Sugemalimab, in combination with platinum-based chemotherapy, is indicated for the first-line treatment of adults with metastatic non-small cell lung cancer (NSCLC) in the absence of EGFR sensitising mutations or ALK, ROS1 or RET tumour gene aberrations.
Sugemalimab, as monotherapy, is indicated for the treatment of unresectable stage III NSCLC in the absence of EGFR sensitising mutations or ALK or ROS1 tumour gene aberrations in adults whose tumours express PD-L1 ≥1% on tumour cells and whose disease has not progressed following platinum-based chemoradiotherapy.
February 25. Lazertinib – NSCLC EGFR. The Board of Directors of the Italian Medicines Agency (AIFA) has approved the third-generation, epidermal growth factor receptor (EGFR) tyrosine kinase inhibitor (TKI) for the first-line treatment, in combination with amivantamab, of adult patients with advanced non-small cell lung cancer with deletions in exon 19 or L858R substitution mutations in exon 21 of EGFR.

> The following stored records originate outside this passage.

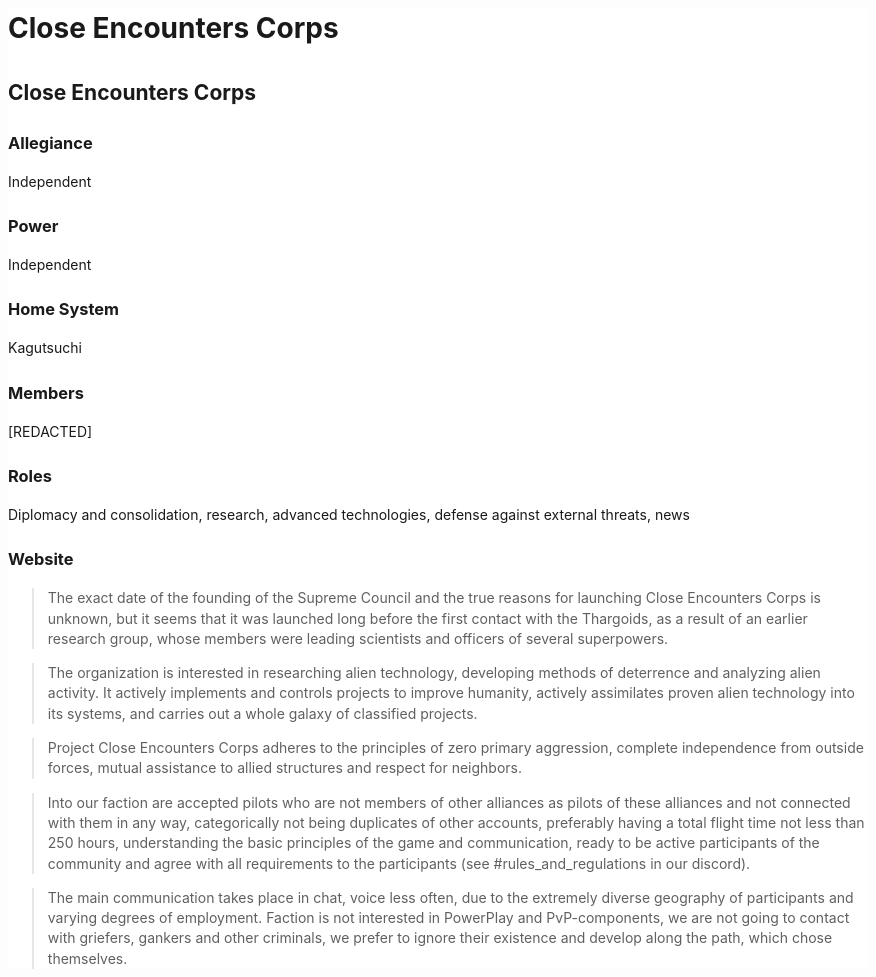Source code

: # Close Encounters Corps
## Close Encounters Corps

		

### Allegiance

Independent

### Power

Independent

### Home System

Kagutsuchi

### Members

[REDACTED]

### Roles

Diplomacy and consolidation, research, advanced technologies, defense against external threats, news

### Website

> 
> The exact date of the founding of the Supreme Council and the true reasons for launching Close Encounters Corps is unknown, but it seems that it was launched long before the first contact with the Thargoids, as a result of an earlier research group, whose members were leading scientists and officers of several superpowers. 

> 
> The organization is interested in researching alien technology, developing methods of deterrence and analyzing alien activity. It actively implements and controls projects to improve humanity, actively assimilates proven alien technology into its systems, and carries out a whole galaxy of classified projects.

> 
> Project Close Encounters Corps adheres to the principles of zero primary aggression, complete independence from outside forces, mutual assistance to allied structures and respect for neighbors.

> 
> Into our faction are accepted pilots who are not members of other alliances as pilots of these alliances and not connected with them in any way, categorically not being duplicates of other accounts, preferably having a total flight time not less than 250 hours, understanding the basic principles of the game and communication, ready to be active participants of the community and agree with all requirements to the participants (see #rules\_and\_regulations in our discord). 

> 
> The main communication takes place in chat, voice less often, due to the extremely diverse geography of participants and varying degrees of employment. Faction is not interested in PowerPlay and PvP-components, we are not going to contact with griefers, gankers and other criminals, we prefer to ignore their existence and develop along the path, which chose themselves.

February 25. Amivantamab – NSCLC EGFR. The Board of Directors of the Italian Medicines Agency (AIFA) has approved the extension of indications of the anti-EGFR-MET bispecific antibody. Amivantamab is indicated for:
- the first-line treatment, in combination with lazertinib, of adult patients with advanced non-small cell lung cancer with deletions in exon 19 or L858R substitution mutations in exon 21 of EGFR.
- The first-line treatment, in combination with carboplatin and pemetrexed, of adult patients with advanced non-small cell lung cancer with deletions in exon 19 or L858R substitution mutations in exon 21 of EGFR after failure of previous therapy including an EGFR tyrosine kinase inhibitor (TKI).
- The first-line treatment, in combination with carboplatin and pemetrexed, of adult patients with advanced non-small cell lung cancer with activating EGFR exon 20 insertion mutations.
February 25. Nivolumab – CRC MSI. The Board of Directors of the Italian Medicines Agency (AIFA) has approved the extension of indications of the anti-PD-1 monoclonal antibody: nivolumab, in combination with ipilimumab, is indicated for the first-line treatment of adult patients with metastatic colorectal cancer with mismatch repair deficiency (dMMR) or high microsatellite instability (MSI-H).
February 25. Ipilimumab – CRC MSI. The Board of Directors of the Italian Medicines Agency (AIFA) has approved the extension of indications of the CTLA-4 blocking monoclonal antibody: ipilimumab, in combination with nivolumab, is indicated for the first-line treatment of adult patients with metastatic colorectal cancer with mismatch repair deficiency (dMMR) or high microsatellite instability (MSI-H).